Download or read book Freedom from Reality written by D. C. Schindler and published by University of Notre Dame Pess. This book was released on 2017-12-15 with total page 532 pages. Available in PDF, EPUB and Kindle. Book excerpt: It is commonly observed that behind many of the political and cultural issues that we face today there are impoverished conceptions of freedom, which, according to D. C. Schindler, we have inherited from the classical liberal tradition without a sufficient awareness of its implications. Freedom from Reality presents a critique of the deceptive and ultimately self-subverting character of the modern notion of freedom, retrieving an alternative view through a new interpretation of the ancient tradition. While many have critiqued the inadequacy of identifying freedom with arbitrary choice, this book seeks to penetrate to the metaphysical roots of the modern conception by going back, through an etymological study, to the original sense of freedom.
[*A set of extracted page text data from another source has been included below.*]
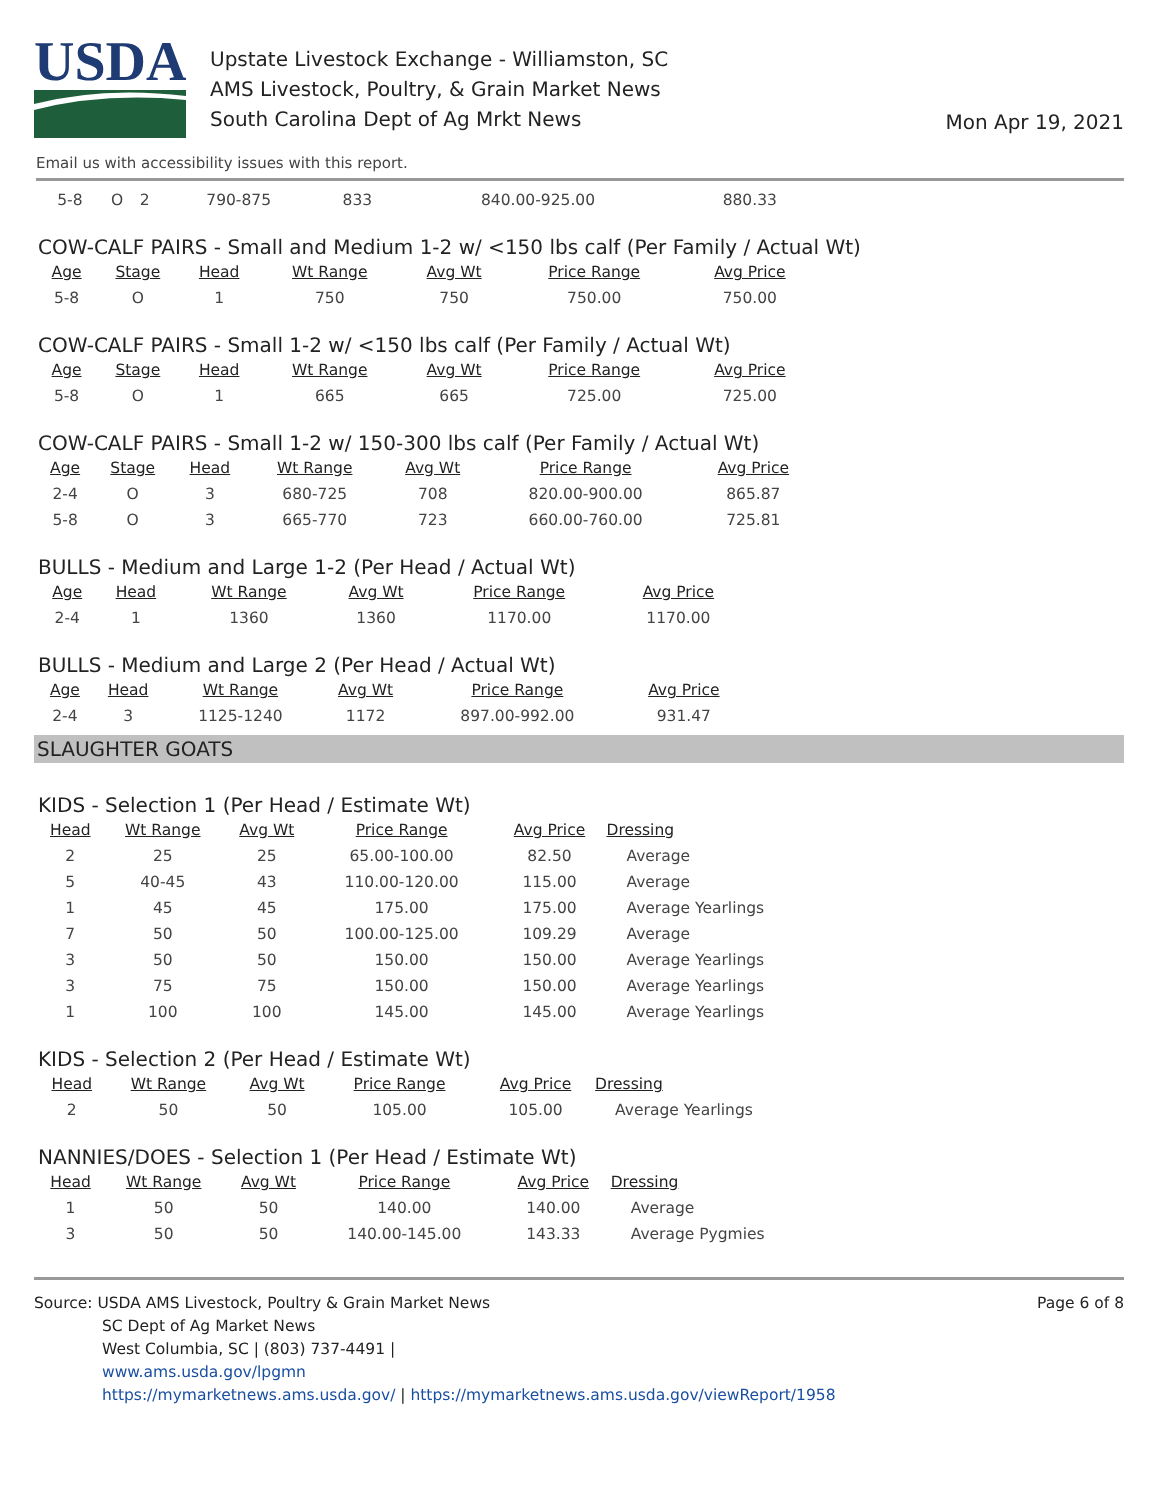USDA
Upstate Livestock Exchange - Williamston, SC
AMS Livestock, Poultry, & Grain Market News
South Carolina Dept of Ag Mrkt News
Mon Apr 19, 2021
Email us with accessibility issues with this report.
| 5-8 | O | 2 | 790-875 | 833 | 840.00-925.00 | 880.33 |
COW-CALF PAIRS - Small and Medium 1-2 w/ <150 lbs calf (Per Family / Actual Wt)
| Age | Stage | Head | Wt Range | Avg Wt | Price Range | Avg Price |
| --- | --- | --- | --- | --- | --- | --- |
| 5-8 | O | 1 | 750 | 750 | 750.00 | 750.00 |
COW-CALF PAIRS - Small 1-2 w/ <150 lbs calf (Per Family / Actual Wt)
| Age | Stage | Head | Wt Range | Avg Wt | Price Range | Avg Price |
| --- | --- | --- | --- | --- | --- | --- |
| 5-8 | O | 1 | 665 | 665 | 725.00 | 725.00 |
COW-CALF PAIRS - Small 1-2 w/ 150-300 lbs calf (Per Family / Actual Wt)
| Age | Stage | Head | Wt Range | Avg Wt | Price Range | Avg Price |
| --- | --- | --- | --- | --- | --- | --- |
| 2-4 | O | 3 | 680-725 | 708 | 820.00-900.00 | 865.87 |
| 5-8 | O | 3 | 665-770 | 723 | 660.00-760.00 | 725.81 |
BULLS - Medium and Large 1-2 (Per Head / Actual Wt)
| Age | Head | Wt Range | Avg Wt | Price Range | Avg Price |
| --- | --- | --- | --- | --- | --- |
| 2-4 | 1 | 1360 | 1360 | 1170.00 | 1170.00 |
BULLS - Medium and Large 2 (Per Head / Actual Wt)
| Age | Head | Wt Range | Avg Wt | Price Range | Avg Price |
| --- | --- | --- | --- | --- | --- |
| 2-4 | 3 | 1125-1240 | 1172 | 897.00-992.00 | 931.47 |
SLAUGHTER GOATS
KIDS - Selection 1 (Per Head / Estimate Wt)
| Head | Wt Range | Avg Wt | Price Range | Avg Price | Dressing |
| --- | --- | --- | --- | --- | --- |
| 2 | 25 | 25 | 65.00-100.00 | 82.50 | Average |
| 5 | 40-45 | 43 | 110.00-120.00 | 115.00 | Average |
| 1 | 45 | 45 | 175.00 | 175.00 | Average Yearlings |
| 7 | 50 | 50 | 100.00-125.00 | 109.29 | Average |
| 3 | 50 | 50 | 150.00 | 150.00 | Average Yearlings |
| 3 | 75 | 75 | 150.00 | 150.00 | Average Yearlings |
| 1 | 100 | 100 | 145.00 | 145.00 | Average Yearlings |
KIDS - Selection 2 (Per Head / Estimate Wt)
| Head | Wt Range | Avg Wt | Price Range | Avg Price | Dressing |
| --- | --- | --- | --- | --- | --- |
| 2 | 50 | 50 | 105.00 | 105.00 | Average Yearlings |
NANNIES/DOES - Selection 1 (Per Head / Estimate Wt)
| Head | Wt Range | Avg Wt | Price Range | Avg Price | Dressing |
| --- | --- | --- | --- | --- | --- |
| 1 | 50 | 50 | 140.00 | 140.00 | Average |
| 3 | 50 | 50 | 140.00-145.00 | 143.33 | Average Pygmies |
Source: USDA AMS Livestock, Poultry & Grain Market News
SC Dept of Ag Market News
West Columbia, SC | (803) 737-4491 |
www.ams.usda.gov/lpgmn
https://mymarketnews.ams.usda.gov/ | https://mymarketnews.ams.usda.gov/viewReport/1958
Page 6 of 8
Schindler begins by uncovering a contradiction in John Locke’s seminal account of human freedom. Rather than dismissing it as a mere “academic” problem, Schindler takes this contradiction as a key to understanding the strange paradoxes that abound in the contemporary values and institutions founded on the modern notion of liberty: the very mechanisms that intend to protect modern freedom render it empty and ineffectual. In this respect, modern liberty is “diabolical”—a word that means, at its roots, that which “drives apart” and so subverts. This is contrasted with the “symbolical” (a “joining-together”), which, he suggests, most basically characterizes the premodern sense of reality. This book will appeal to students and scholars of political philosophy (especially political theorists), philosophers in the continental or historical traditions, and cultural critics with a philosophical bent.